Chinese users recently attempting to access Apple’s iCloud online data storage service may have had their personal information stolen in what one cybersecurity firm claims was a high-level cyberattack backed by Chinese authorities.

GreatFire, an independent Chinese censorship watchdog, said the hack was a “man-in-the-middle” attack, in which hackers get access to users’ files by getting them to enter their login information into a fake login site. The hackers then set in “the middle” of users and the service, grabbing data at it’s transmitted between the two.

Apple confirmed the attack Tuesday, stating that it is “aware of intermittent organized network attacks using insecure certificates to obtain user information.” The firm added that the attacks “don’t compromise iCloud servers, and they don’t impact iCloud sign in on iOS devices or Macs running OS X Yosemite using the Safari browser.”

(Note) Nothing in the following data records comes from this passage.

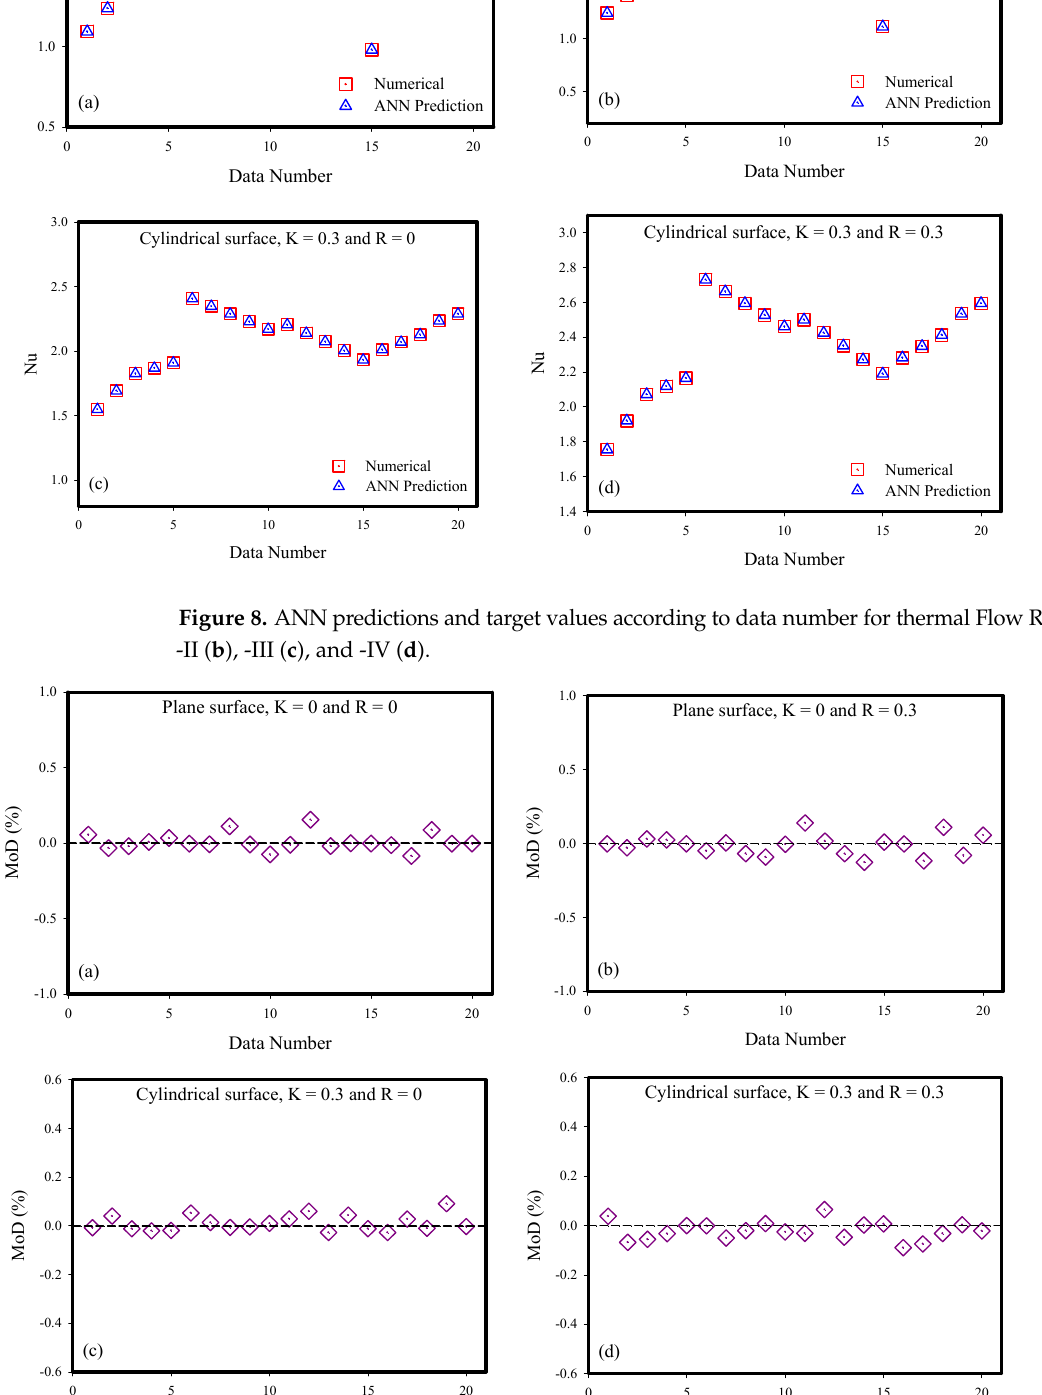
Figure 8. ANN predictions and target values according to data number for thermal Flow Regimes- -I ( a ), -II ( b ), -III ( c ), and -IV ( d ).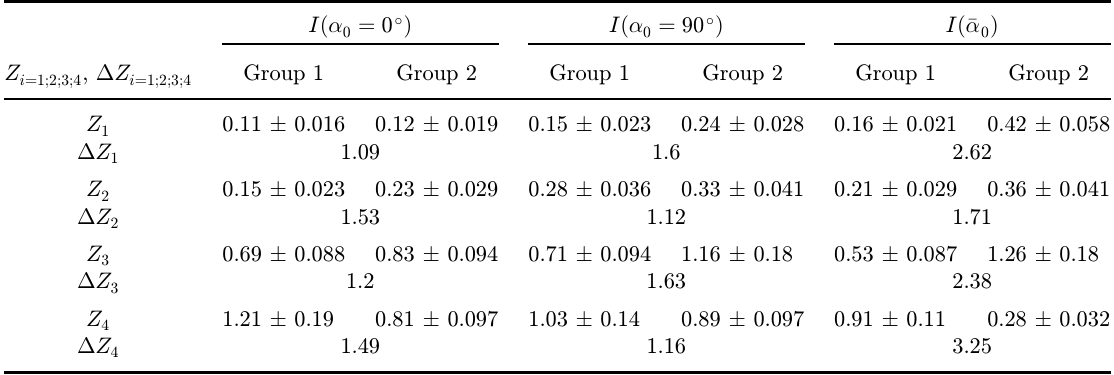
Table 1. Statistical ( Z i ) parameters of distributions I ð (cid:4) 0 Þ of histological sections of biopsy of cervix uteri ¼ 1 ; 2 ; 3 ; 4 endometrium of Group 1 (dysplasia) and Group 2 (cervical microinvasive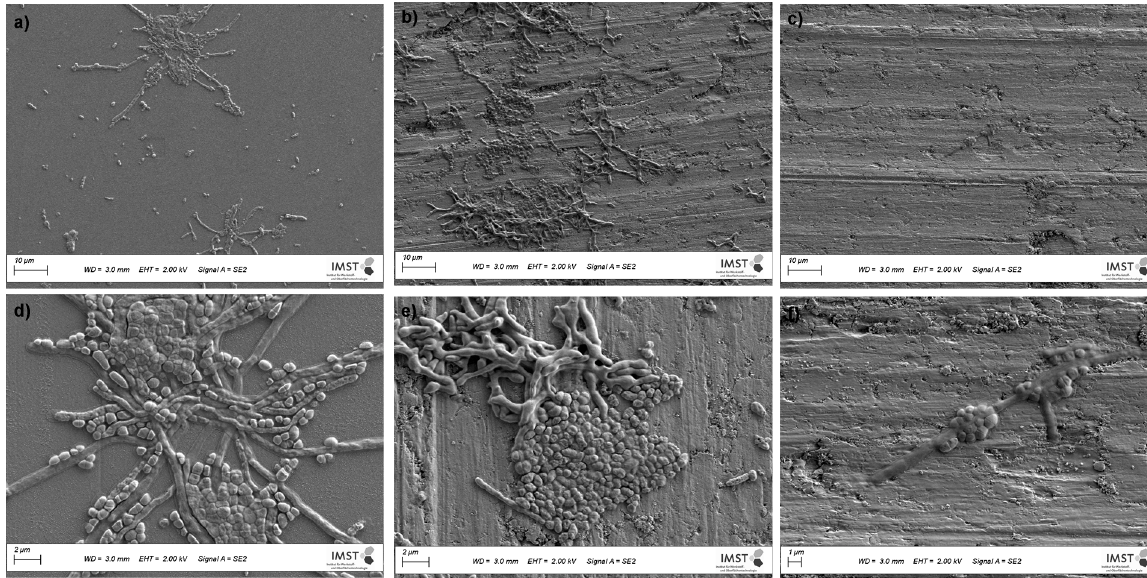
Figure 8. Biofilm formation on specimen surfaces: ( a – f ) show fluorescence micrographs of PI-stained plaque cultures after 72 h incubation on coverslips ( a , d ), TiCP (ar) ( b , e ) and polySBMA coatings ( c , f ).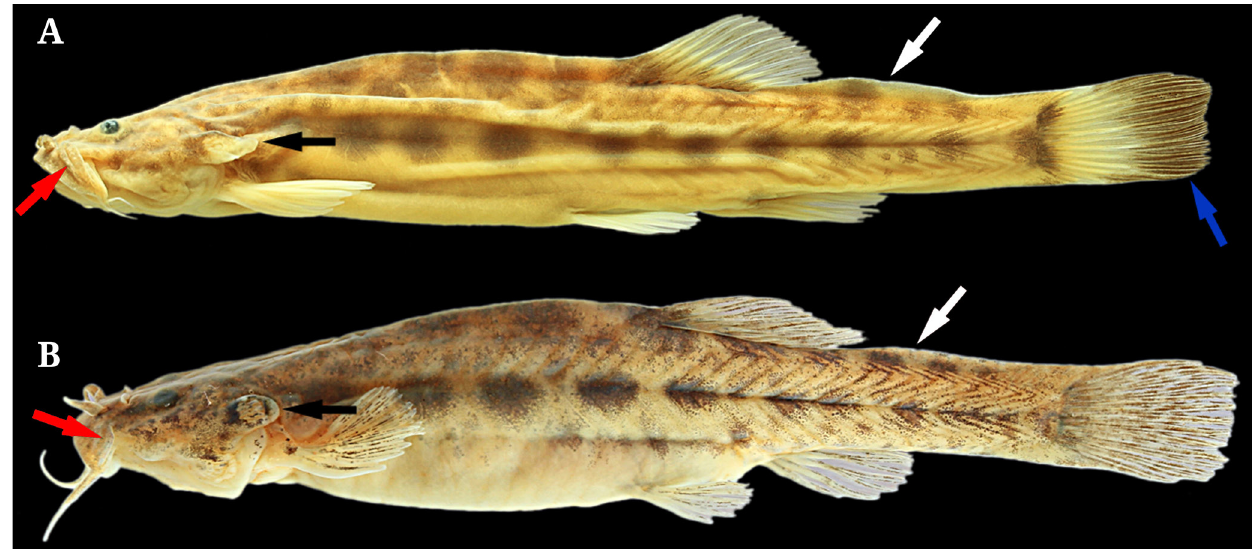
FIGURE 1 | Lateral view of A. Scleronema macanuda , new species, paratype (ZVC-P 9374; 74.5 mm SL) and B. S. milonga , new species, holotype (MCP 54165; 37.8 mm SL) showing the thick fleshy flap in the base of the maxillary barbel (red arrows), the skin flap in the posterior margin of the opercle (black arrows), the dorsal membrane in the caudal peduncle (white arrows), and the vertical black bar in the caudal fin (blue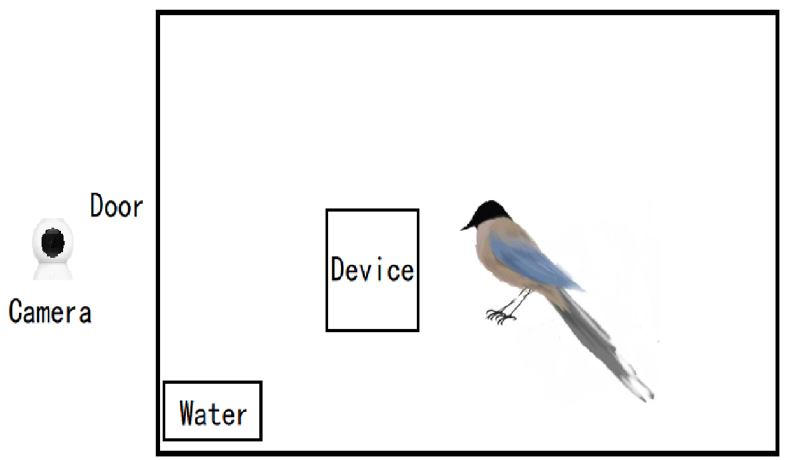
Figure 3. Schematic of experimental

GreatFire said the hackers involved with the iCloud breaches used servers accessible by only state-run organizations and Chinese authorities, a sign the attacks had the blessing of such authorities. The hack came just as the iPhone 6 was released in China after a delay over the government’s security firms.

The iCloud attack follows a report earlier this month that “a very large organization or nation state” was putting malicious spyware onto iPhones and iPads belonging to Hong Kong’s pro-democracy protestors. GreatFire also previously reported that Chinese authorities had launched attacks on GitHub, Google, Yahoo and Microsoft in an apparent effort to censor those services.

“This is what nation states do to ‘protect’ their citizens. There is nothing surprising or unexpected in this revelation,” said Phil Lieberman, president of cybersecurity firm Lieberman Software. “It would not be hard to find other countries doing similar things.”